Face à elles, les jeunes du Cndd-FDD, les "Imbonerakure", qualifiés de "milices" notamment par l’ONU, n’ont pas caché leur volonté d’en découdre si Pierre Nkurunziza ne pouvait pas se représenter. Des milliers de Burundais, terrifiés par ces jeunes qui selon eux traquent les opposants au chef de l’Etat, ont fui au Rwanda.

En février, une manifestation monstre à Bujumbura de soutien à un journaliste perçu comme proche de l’opposition et tout juste libéré de prison avait servi d’avertissement au pouvoir : la population avait indirectement formulé son opposition à un maintien au pouvoir de Pierre Nkurunziza.

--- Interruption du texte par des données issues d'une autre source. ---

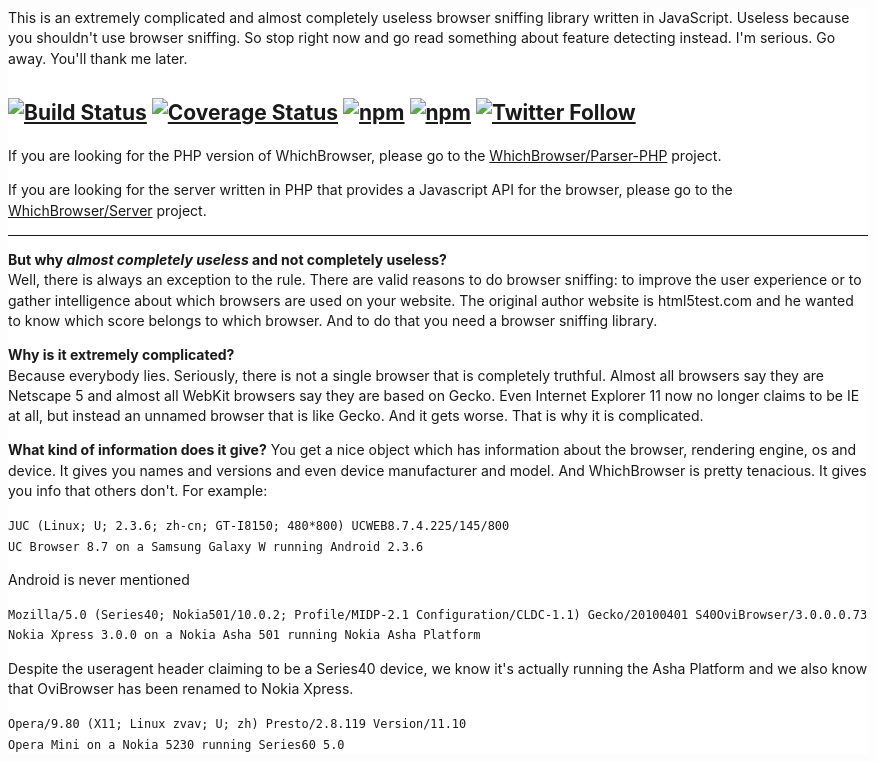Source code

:This is an extremely complicated and almost completely useless browser sniffing library written in JavaScript. Useless because you shouldn't use browser sniffing. So stop right now and go read something about feature detecting instead. I'm serious. Go away. You'll thank me later.

[![Build Status](https://travis-ci.org/WhichBrowser/Parser-JavaScript.svg?branch=master)](https://travis-ci.org/WhichBrowser/Parser-JavaScript)
[![Coverage Status](https://api.codacy.com/project/badge/Coverage/026f9fea094c4f90ab8fdba98ced5a13)](https://www.codacy.com/app/mariotsi/Parser-JavaScript?utm_source=github.com&utm_medium=referral&utm_content=WhichBrowser/Parser-JavaScript&utm_campaign=Badge_Coverage)
[![npm](https://img.shields.io/npm/l/which-browser.svg)](https://yarnpkg.com/en/package/which-browser)
[![npm](https://img.shields.io/npm/v/which-browser.svg)](https://yarnpkg.com/en/package/which-browser)
[![Twitter Follow](https://img.shields.io/twitter/follow/simariot.svg?style=social)](https://twitter.com/simariot)
---
If you are looking for the PHP version of WhichBrowser, please go to the [WhichBrowser/Parser-PHP](https://github.com/WhichBrowser/Parser-PHP) project.

If you are looking for the server written in PHP that provides a Javascript API for the browser, please go to the [WhichBrowser/Server](https://github.com/WhichBrowser/Server) project.

---

**But why *almost completely useless* and not completely useless?**  
Well, there is always an exception to the rule. There are valid reasons to do browser sniffing: to improve the user experience or to gather intelligence about which browsers are used on your website. The original author website is html5test.com and he wanted to know which score belongs to which browser. And to do that you need a browser sniffing library.

**Why is it extremely complicated?**  
Because everybody lies. Seriously, there is not a single browser that is completely truthful. Almost all browsers say they are Netscape 5 and almost all WebKit browsers say they are based on Gecko. Even Internet Explorer 11 now no longer claims to be IE at all, but instead an unnamed browser that is like Gecko. And it gets worse. That is why it is complicated.

**What kind of information does it give?**
You get a nice object which has information about the browser, rendering engine, os and device. It gives you names and versions and even device manufacturer and model. And WhichBrowser is pretty tenacious. It gives you info that others don't. For example:

    JUC (Linux; U; 2.3.6; zh-cn; GT-I8150; 480*800) UCWEB8.7.4.225/145/800  
    UC Browser 8.7 on a Samsung Galaxy W running Android 2.3.6

Android is never mentioned

    Mozilla/5.0 (Series40; Nokia501/10.0.2; Profile/MIDP-2.1 Configuration/CLDC-1.1) Gecko/20100401 S40OviBrowser/3.0.0.0.73  
    Nokia Xpress 3.0.0 on a Nokia Asha 501 running Nokia Asha Platform

Despite the useragent header claiming to be a Series40 device, we know it's actually running the Asha Platform and we also know that OviBrowser has been renamed to Nokia Xpress.

    Opera/9.80 (X11; Linux zvav; U; zh) Presto/2.8.119 Version/11.10  
    Opera Mini on a Nokia 5230 running Series60 5.0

Les forces de l’ordre n’étaient alors pas intervenues, mais toute la question pour la suite était là : quelles serait leur réaction en cas de nouvelle manifestation ?

Depuis dimanche, les choses sont claires du côté de la police, qui a chargé les manifestants. La police empêche depuis toujours la population de gagner le centre-ville pour manifester, mais c’est désormais l’armée qui patrouille dans Bujumbura, un signe d’apaisement pour la population, qui juge les militaires plus neutres. Lundi, la situation était plus calme à Bujumbura, mais la question du positionnement in fine de l’armée si la tension remonte reste entière.

UN HISTORIQUE DE VIOLENCE

Les craintes de violences sont d’autant plus présentes dans les esprits que le pays a une histoire post-coloniale marquée par les massacres et les conflits interethniques entre Hutu majoritaires et Tutsi minoritaires. Les premiers massacres interethniques post-coloniaux sont intervenus en 1972, déclenchés par une tentative de soulèvement des Hutu contre les Tutsi au pouvoir. S’en était suivi une violente répression de l’élite hutu, décimée.

De nouveaux massacres ont meurtri le pays en 1988, avant le déclenchement de la guerre civile en 1993. Le conflit est parti de l’assassinat du premier président hutu, Melchior Ndadaye, lors d’une tentative de coup d’Etat fomentée par des militaires tutsi. La guerre civile a opposé l’armée, dirigée par les Tutsi, et les rebelles hutu, dont Pierre Nkurunziza fut un des chefs.

Aujourd’hui, les lignes de fractures ne sont plus autant ethniques : le principal opposant politique à Pierre Nkurunziza est Agathon Rwasa, chef historique d’une autre ancienne rébellion hutu, celle des Forces nationales de libérations (FNL). Mais à l’approche de la présidentielle, certains craignent que la corde hutu-tutsi ne soit malgré tout réactivée par certains par calcul électoral.